» **ABOUT THIS TASK**
Every entry should come back exactly as written, minus the pictures.

DATA EXCERPTS START

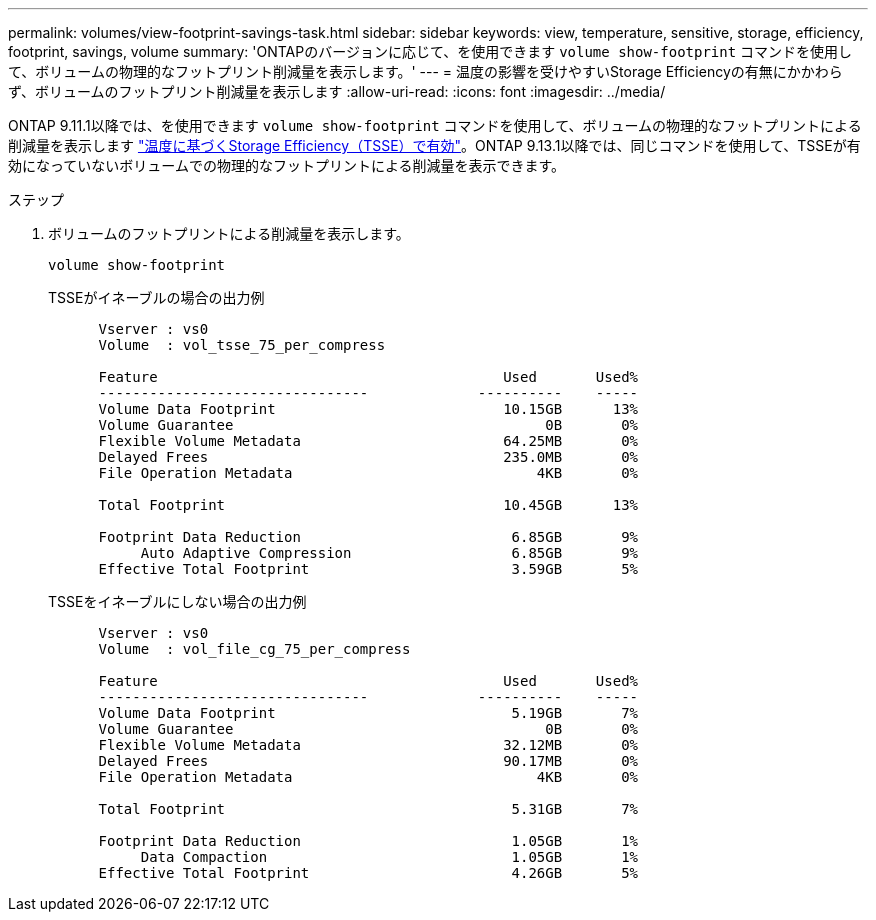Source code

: ---
permalink: volumes/view-footprint-savings-task.html 
sidebar: sidebar 
keywords: view, temperature, sensitive, storage, efficiency, footprint, savings, volume 
summary: 'ONTAPのバージョンに応じて、を使用できます `volume show-footprint` コマンドを使用して、ボリュームの物理的なフットプリント削減量を表示します。' 
---
= 温度の影響を受けやすいStorage Efficiencyの有無にかかわらず、ボリュームのフットプリント削減量を表示します
:allow-uri-read: 
:icons: font
:imagesdir: ../media/


[role="lead"]
ONTAP 9.11.1以降では、を使用できます `volume show-footprint` コマンドを使用して、ボリュームの物理的なフットプリントによる削減量を表示します link:set-efficiency-mode-task.html["温度に基づくStorage Efficiency（TSSE）で有効"]。ONTAP 9.13.1以降では、同じコマンドを使用して、TSSEが有効になっていないボリュームでの物理的なフットプリントによる削減量を表示できます。

.ステップ
. ボリュームのフットプリントによる削減量を表示します。
+
[source, cli]
----
volume show-footprint
----
+
.TSSEがイネーブルの場合の出力例
[listing]
----
      Vserver : vs0
      Volume  : vol_tsse_75_per_compress

      Feature                                         Used       Used%
      --------------------------------             ----------    -----
      Volume Data Footprint                           10.15GB      13%
      Volume Guarantee                                     0B       0%
      Flexible Volume Metadata                        64.25MB       0%
      Delayed Frees                                   235.0MB       0%
      File Operation Metadata                             4KB       0%

      Total Footprint                                 10.45GB      13%

      Footprint Data Reduction                         6.85GB       9%
           Auto Adaptive Compression                   6.85GB       9%
      Effective Total Footprint                        3.59GB       5%
----
+
.TSSEをイネーブルにしない場合の出力例
[listing]
----
      Vserver : vs0
      Volume  : vol_file_cg_75_per_compress

      Feature                                         Used       Used%
      --------------------------------             ----------    -----
      Volume Data Footprint                            5.19GB       7%
      Volume Guarantee                                     0B       0%
      Flexible Volume Metadata                        32.12MB       0%
      Delayed Frees                                   90.17MB       0%
      File Operation Metadata                             4KB       0%

      Total Footprint                                  5.31GB       7%

      Footprint Data Reduction                         1.05GB       1%
           Data Compaction                             1.05GB       1%
      Effective Total Footprint                        4.26GB       5%
----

DATA EXCERPTS END

» **SOLUTION BELOW**
Source code

: ---
permalink: volumes/view-footprint-savings-task.html 
sidebar: sidebar 
keywords: view, temperature, sensitive, storage, efficiency, footprint, savings, volume 
summary: 'ONTAPのバージョンに応じて、を使用できます `volume show-footprint` コマンドを使用して、ボリュームの物理的なフットプリント削減量を表示します。' 
---
= 温度の影響を受けやすいStorage Efficiencyの有無にかかわらず、ボリュームのフットプリント削減量を表示します
:allow-uri-read: 
:icons: font
:imagesdir: ../media/


[role="lead"]
ONTAP 9.11.1以降では、を使用できます `volume show-footprint` コマンドを使用して、ボリュームの物理的なフットプリントによる削減量を表示します link:set-efficiency-mode-task.html["温度に基づくStorage Efficiency（TSSE）で有効"]。ONTAP 9.13.1以降では、同じコマンドを使用して、TSSEが有効になっていないボリュームでの物理的なフットプリントによる削減量を表示できます。

.ステップ
. ボリュームのフットプリントによる削減量を表示します。
+
[source, cli]
----
volume show-footprint
----
+
.TSSEがイネーブルの場合の出力例
[listing]
----
      Vserver : vs0
      Volume  : vol_tsse_75_per_compress

      Feature                                         Used       Used%
      --------------------------------             ----------    -----
      Volume Data Footprint                           10.15GB      13%
      Volume Guarantee                                     0B       0%
      Flexible Volume Metadata                        64.25MB       0%
      Delayed Frees                                   235.0MB       0%
      File Operation Metadata                             4KB       0%

      Total Footprint                                 10.45GB      13%

      Footprint Data Reduction                         6.85GB       9%
           Auto Adaptive Compression                   6.85GB       9%
      Effective Total Footprint                        3.59GB       5%
----
+
.TSSEをイネーブルにしない場合の出力例
[listing]
----
      Vserver : vs0
      Volume  : vol_file_cg_75_per_compress

      Feature                                         Used       Used%
      --------------------------------             ----------    -----
      Volume Data Footprint                            5.19GB       7%
      Volume Guarantee                                     0B       0%
      Flexible Volume Metadata                        32.12MB       0%
      Delayed Frees                                   90.17MB       0%
      File Operation Metadata                             4KB       0%

      Total Footprint                                  5.31GB       7%

      Footprint Data Reduction                         1.05GB       1%
           Data Compaction                             1.05GB       1%
      Effective Total Footprint                        4.26GB       5%
----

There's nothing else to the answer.